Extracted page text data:
:::::

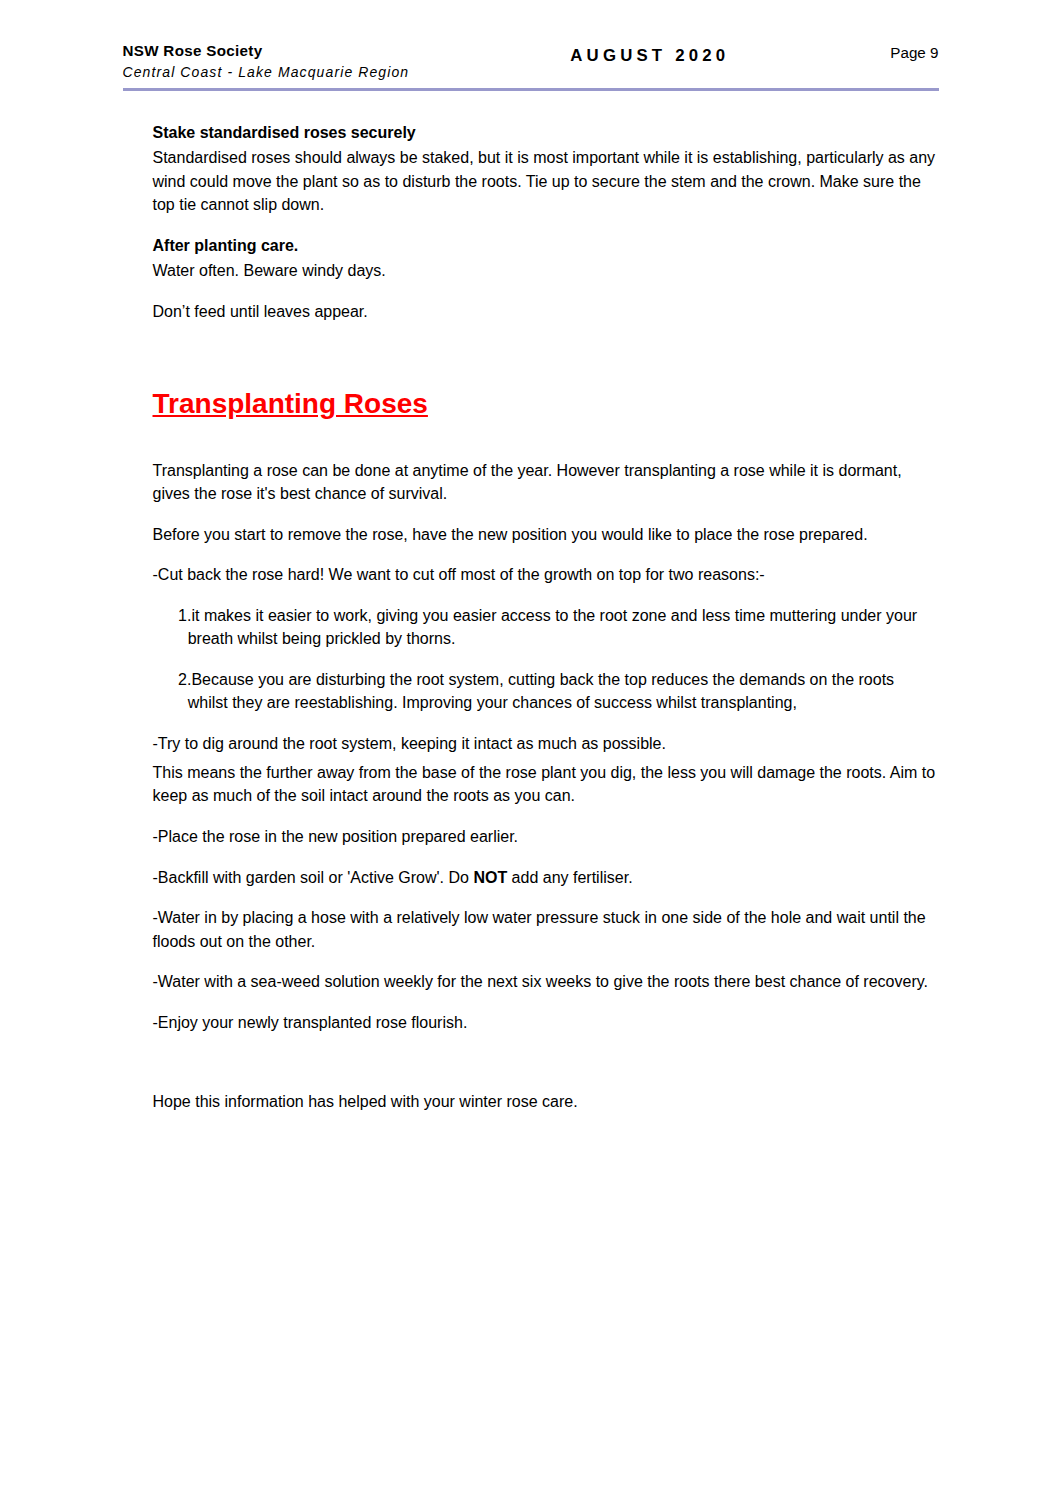NSW Rose Society
Central Coast - Lake Macquarie Region
AUGUST 2020
Page 9
Stake standardised roses securely
Standardised roses should always be staked, but it is most important while it is establishing, particularly as any wind could move the plant so as to disturb the roots. Tie up to secure the stem and the crown. Make sure the top tie cannot slip down.
After planting care.
Water often. Beware windy days.
Don’t feed until leaves appear.
Transplanting Roses
Transplanting a rose can be done at anytime of the year. However transplanting a rose while it is dormant, gives the rose it's best chance of survival.
Before you start to remove the rose, have the new position you would like to place the rose prepared.
-Cut back the rose hard! We want to cut off most of the growth on top for two reasons:-
1.it makes it easier to work, giving you easier access to the root zone and less time muttering under your breath whilst being prickled by thorns.
2.Because you are disturbing the root system, cutting back the top reduces the demands on the roots whilst they are reestablishing. Improving your chances of success whilst transplanting,
-Try to dig around the root system, keeping it intact as much as possible.
This means the further away from the base of the rose plant you dig, the less you will damage the roots. Aim to keep as much of the soil intact around the roots as you can.
-Place the rose in the new position prepared earlier.
-Backfill with garden soil or 'Active Grow'. Do NOT add any fertiliser.
-Water in by placing a hose with a relatively low water pressure stuck in one side of the hole and wait until the floods out on the other.
-Water with a sea-weed solution weekly for the next six weeks to give the roots there best chance of recovery.
-Enjoy your newly transplanted rose flourish.
Hope this information has helped with your winter rose care.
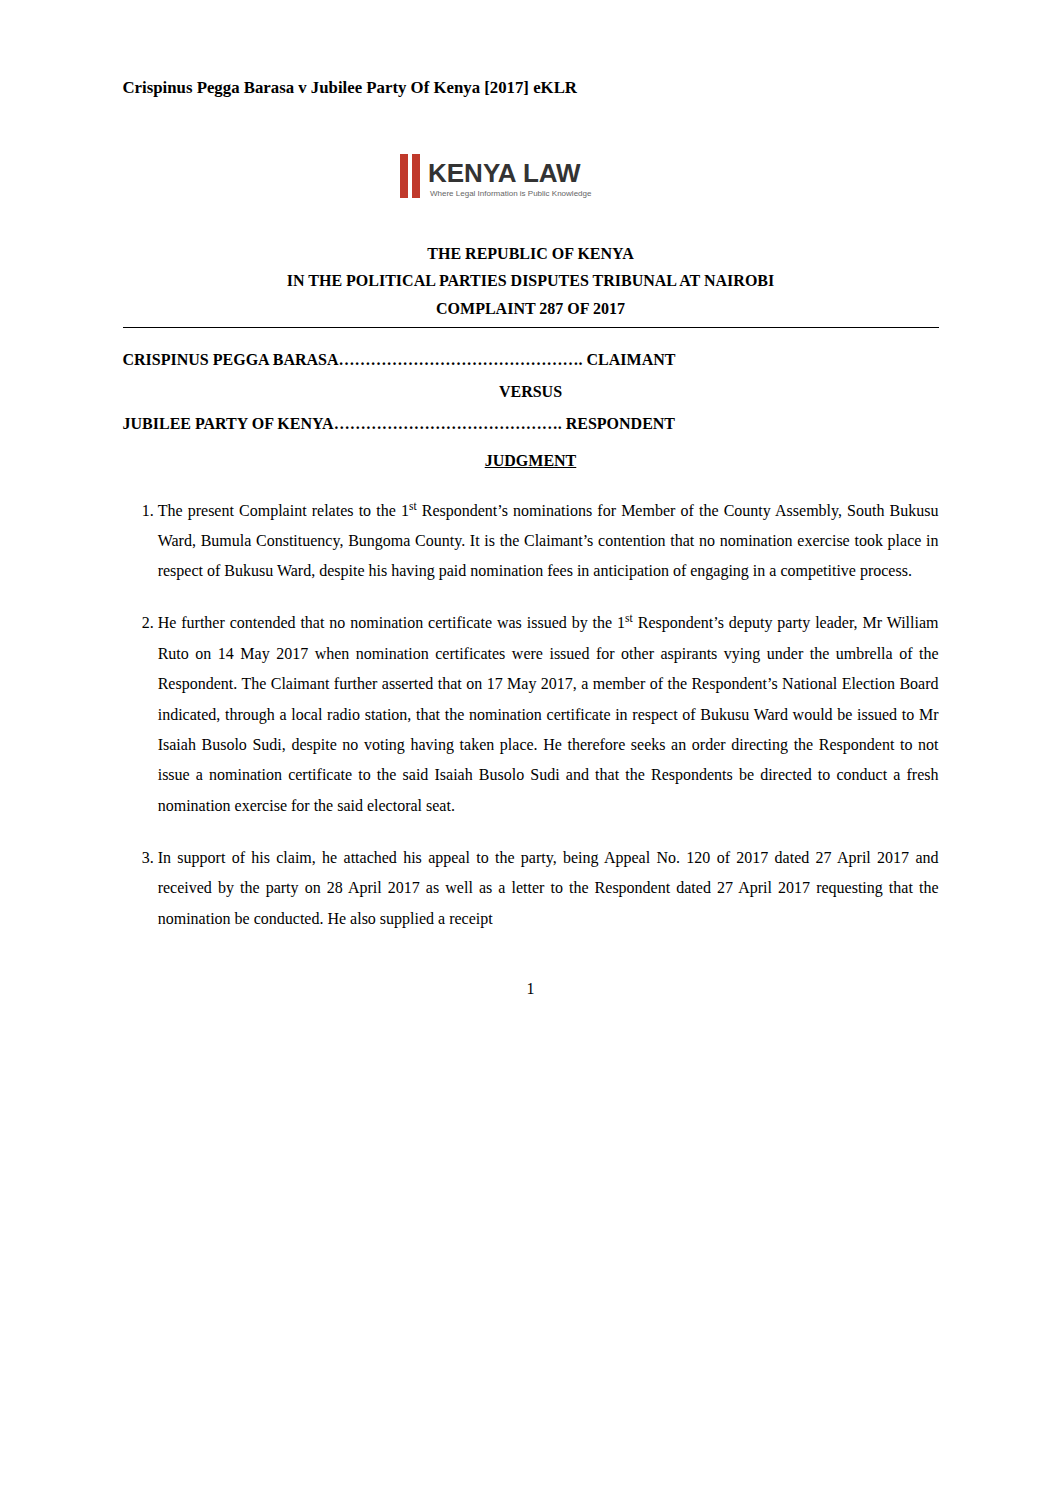Crispinus Pegga Barasa v Jubilee Party Of Kenya [2017] eKLR
THE REPUBLIC OF KENYA IN THE POLITICAL PARTIES DISPUTES TRIBUNAL AT NAIROBI COMPLAINT 287 OF 2017
CRISPINUS PEGGA BARASA………………………………………. CLAIMANT VERSUS JUBILEE PARTY OF KENYA……………………………………. RESPONDENT
JUDGMENT
The present Complaint relates to the 1st Respondent’s nominations for Member of the County Assembly, South Bukusu Ward, Bumula Constituency, Bungoma County. It is the Claimant’s contention that no nomination exercise took place in respect of Bukusu Ward, despite his having paid nomination fees in anticipation of engaging in a competitive process.
He further contended that no nomination certificate was issued by the 1st Respondent’s deputy party leader, Mr William Ruto on 14 May 2017 when nomination certificates were issued for other aspirants vying under the umbrella of the Respondent. The Claimant further asserted that on 17 May 2017, a member of the Respondent’s National Election Board indicated, through a local radio station, that the nomination certificate in respect of Bukusu Ward would be issued to Mr Isaiah Busolo Sudi, despite no voting having taken place. He therefore seeks an order directing the Respondent to not issue a nomination certificate to the said Isaiah Busolo Sudi and that the Respondents be directed to conduct a fresh nomination exercise for the said electoral seat.
In support of his claim, he attached his appeal to the party, being Appeal No. 120 of 2017 dated 27 April 2017 and received by the party on 28 April 2017 as well as a letter to the Respondent dated 27 April 2017 requesting that the nomination be conducted. He also supplied a receipt
1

:::::

Brief: Up to and including the line containing "2.Because you are", quote each line of the entries above from the very first, please, exactly and without images.

Result below:
NSW Rose Society
Central Coast - Lake Macquarie Region
AUGUST 2020
Page 9
Stake standardised roses securely
Standardised roses should always be staked, but it is most important while it is establishing, particularly as any wind could move the plant so as to disturb the roots. Tie up to secure the stem and the crown. Make sure the top tie cannot slip down.
After planting care.
Water often. Beware windy days.
Don’t feed until leaves appear.
Transplanting Roses
Transplanting a rose can be done at anytime of the year. However transplanting a rose while it is dormant, gives the rose it's best chance of survival.
Before you start to remove the rose, have the new position you would like to place the rose prepared.
-Cut back the rose hard! We want to cut off most of the growth on top for two reasons:-
1.it makes it easier to work, giving you easier access to the root zone and less time muttering under your breath whilst being prickled by thorns.
2.Because you are disturbing the root system, cutting back the top reduces the demands on the roots whilst they are reestablishing. Improving your chances of success whilst transplanting,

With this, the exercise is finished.